Work order: Retype each entry. Leave every word as it is.

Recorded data
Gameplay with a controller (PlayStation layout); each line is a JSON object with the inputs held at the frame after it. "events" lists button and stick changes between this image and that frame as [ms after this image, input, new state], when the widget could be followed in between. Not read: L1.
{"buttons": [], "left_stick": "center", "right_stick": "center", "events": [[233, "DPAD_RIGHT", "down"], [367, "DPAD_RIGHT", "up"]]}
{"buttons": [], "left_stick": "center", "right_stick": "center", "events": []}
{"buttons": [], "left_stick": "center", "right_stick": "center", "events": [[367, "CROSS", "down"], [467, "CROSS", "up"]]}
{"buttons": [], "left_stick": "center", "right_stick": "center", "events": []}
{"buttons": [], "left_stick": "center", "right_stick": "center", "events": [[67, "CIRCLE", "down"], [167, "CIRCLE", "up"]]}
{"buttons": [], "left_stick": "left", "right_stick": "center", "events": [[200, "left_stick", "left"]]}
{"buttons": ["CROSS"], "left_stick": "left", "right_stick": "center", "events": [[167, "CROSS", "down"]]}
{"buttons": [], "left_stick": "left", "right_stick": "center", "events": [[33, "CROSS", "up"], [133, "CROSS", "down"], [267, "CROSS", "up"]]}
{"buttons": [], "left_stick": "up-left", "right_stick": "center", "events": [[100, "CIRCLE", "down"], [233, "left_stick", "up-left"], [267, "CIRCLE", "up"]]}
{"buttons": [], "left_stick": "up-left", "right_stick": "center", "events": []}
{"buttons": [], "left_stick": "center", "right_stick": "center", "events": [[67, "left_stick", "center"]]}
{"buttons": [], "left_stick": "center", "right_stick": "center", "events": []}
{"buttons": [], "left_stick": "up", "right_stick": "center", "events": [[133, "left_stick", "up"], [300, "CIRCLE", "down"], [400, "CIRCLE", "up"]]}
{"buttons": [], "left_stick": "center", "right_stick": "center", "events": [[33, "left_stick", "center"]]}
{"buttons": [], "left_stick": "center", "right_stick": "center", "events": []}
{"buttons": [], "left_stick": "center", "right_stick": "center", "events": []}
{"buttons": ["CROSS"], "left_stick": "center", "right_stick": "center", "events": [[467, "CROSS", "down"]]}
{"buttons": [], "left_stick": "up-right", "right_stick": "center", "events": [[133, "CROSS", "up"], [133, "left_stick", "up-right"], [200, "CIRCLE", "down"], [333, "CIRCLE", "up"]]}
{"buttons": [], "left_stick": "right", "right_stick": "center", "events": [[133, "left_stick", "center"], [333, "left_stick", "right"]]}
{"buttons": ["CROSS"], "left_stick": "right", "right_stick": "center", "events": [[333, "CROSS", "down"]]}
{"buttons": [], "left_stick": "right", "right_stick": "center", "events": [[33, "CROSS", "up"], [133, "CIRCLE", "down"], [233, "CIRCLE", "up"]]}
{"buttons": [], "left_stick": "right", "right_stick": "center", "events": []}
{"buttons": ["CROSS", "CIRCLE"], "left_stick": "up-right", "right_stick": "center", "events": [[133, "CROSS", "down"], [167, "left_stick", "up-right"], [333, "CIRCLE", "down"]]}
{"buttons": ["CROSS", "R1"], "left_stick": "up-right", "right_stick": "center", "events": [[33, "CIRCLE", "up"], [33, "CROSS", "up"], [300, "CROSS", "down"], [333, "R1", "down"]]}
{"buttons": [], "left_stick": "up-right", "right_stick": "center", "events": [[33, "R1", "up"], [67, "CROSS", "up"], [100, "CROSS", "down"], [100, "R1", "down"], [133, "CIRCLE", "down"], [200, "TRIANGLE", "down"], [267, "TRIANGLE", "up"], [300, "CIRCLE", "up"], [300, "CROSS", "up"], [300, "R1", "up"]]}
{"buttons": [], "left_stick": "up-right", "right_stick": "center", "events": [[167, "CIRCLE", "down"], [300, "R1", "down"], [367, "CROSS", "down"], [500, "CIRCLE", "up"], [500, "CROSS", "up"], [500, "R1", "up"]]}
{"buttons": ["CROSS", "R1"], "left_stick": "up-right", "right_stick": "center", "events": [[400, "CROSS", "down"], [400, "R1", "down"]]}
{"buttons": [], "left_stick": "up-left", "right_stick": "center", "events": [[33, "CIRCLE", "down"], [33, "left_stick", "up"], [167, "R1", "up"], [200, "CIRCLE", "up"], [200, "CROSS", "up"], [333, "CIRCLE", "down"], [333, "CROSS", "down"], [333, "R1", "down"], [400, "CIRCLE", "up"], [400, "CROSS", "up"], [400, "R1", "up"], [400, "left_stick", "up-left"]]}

Exercise answer:
Gameplay with a controller (PlayStation layout); each line is a JSON object with the inputs held at the frame after it. "events" lists button and stick changes between this image and that frame as [ms after this image, input, new state], when the widget could be followed in between. Not read: L1.
{"buttons": [], "left_stick": "center", "right_stick": "center", "events": [[233, "DPAD_RIGHT", "down"], [367, "DPAD_RIGHT", "up"]]}
{"buttons": [], "left_stick": "center", "right_stick": "center", "events": []}
{"buttons": [], "left_stick": "center", "right_stick": "center", "events": [[367, "CROSS", "down"], [467, "CROSS", "up"]]}
{"buttons": [], "left_stick": "center", "right_stick": "center", "events": []}
{"buttons": [], "left_stick": "center", "right_stick": "center", "events": [[67, "CIRCLE", "down"], [167, "CIRCLE", "up"]]}
{"buttons": [], "left_stick": "left", "right_stick": "center", "events": [[200, "left_stick", "left"]]}
{"buttons": ["CROSS"], "left_stick": "left", "right_stick": "center", "events": [[167, "CROSS", "down"]]}
{"buttons": [], "left_stick": "left", "right_stick": "center", "events": [[33, "CROSS", "up"], [133, "CROSS", "down"], [267, "CROSS", "up"]]}
{"buttons": [], "left_stick": "up-left", "right_stick": "center", "events": [[100, "CIRCLE", "down"], [233, "left_stick", "up-left"], [267, "CIRCLE", "up"]]}
{"buttons": [], "left_stick": "up-left", "right_stick": "center", "events": []}
{"buttons": [], "left_stick": "center", "right_stick": "center", "events": [[67, "left_stick", "center"]]}
{"buttons": [], "left_stick": "center", "right_stick": "center", "events": []}
{"buttons": [], "left_stick": "up", "right_stick": "center", "events": [[133, "left_stick", "up"], [300, "CIRCLE", "down"], [400, "CIRCLE", "up"]]}
{"buttons": [], "left_stick": "center", "right_stick": "center", "events": [[33, "left_stick", "center"]]}
{"buttons": [], "left_stick": "center", "right_stick": "center", "events": []}
{"buttons": [], "left_stick": "center", "right_stick": "center", "events": []}
{"buttons": ["CROSS"], "left_stick": "center", "right_stick": "center", "events": [[467, "CROSS", "down"]]}
{"buttons": [], "left_stick": "up-right", "right_stick": "center", "events": [[133, "CROSS", "up"], [133, "left_stick", "up-right"], [200, "CIRCLE", "down"], [333, "CIRCLE", "up"]]}
{"buttons": [], "left_stick": "right", "right_stick": "center", "events": [[133, "left_stick", "center"], [333, "left_stick", "right"]]}
{"buttons": ["CROSS"], "left_stick": "right", "right_stick": "center", "events": [[333, "CROSS", "down"]]}
{"buttons": [], "left_stick": "right", "right_stick": "center", "events": [[33, "CROSS", "up"], [133, "CIRCLE", "down"], [233, "CIRCLE", "up"]]}
{"buttons": [], "left_stick": "right", "right_stick": "center", "events": []}
{"buttons": ["CROSS", "CIRCLE"], "left_stick": "up-right", "right_stick": "center", "events": [[133, "CROSS", "down"], [167, "left_stick", "up-right"], [333, "CIRCLE", "down"]]}
{"buttons": ["CROSS", "R1"], "left_stick": "up-right", "right_stick": "center", "events": [[33, "CIRCLE", "up"], [33, "CROSS", "up"], [300, "CROSS", "down"], [333, "R1", "down"]]}
{"buttons": [], "left_stick": "up-right", "right_stick": "center", "events": [[33, "R1", "up"], [67, "CROSS", "up"], [100, "CROSS", "down"], [100, "R1", "down"], [133, "CIRCLE", "down"], [200, "TRIANGLE", "down"], [267, "TRIANGLE", "up"], [300, "CIRCLE", "up"], [300, "CROSS", "up"], [300, "R1", "up"]]}
{"buttons": [], "left_stick": "up-right", "right_stick": "center", "events": [[167, "CIRCLE", "down"], [300, "R1", "down"], [367, "CROSS", "down"], [500, "CIRCLE", "up"], [500, "CROSS", "up"], [500, "R1", "up"]]}
{"buttons": ["CROSS", "R1"], "left_stick": "up-right", "right_stick": "center", "events": [[400, "CROSS", "down"], [400, "R1", "down"]]}
{"buttons": [], "left_stick": "up-left", "right_stick": "center", "events": [[33, "CIRCLE", "down"], [33, "left_stick", "up"], [167, "R1", "up"], [200, "CIRCLE", "up"], [200, "CROSS", "up"], [333, "CIRCLE", "down"], [333, "CROSS", "down"], [333, "R1", "down"], [400, "CIRCLE", "up"], [400, "CROSS", "up"], [400, "R1", "up"], [400, "left_stick", "up-left"]]}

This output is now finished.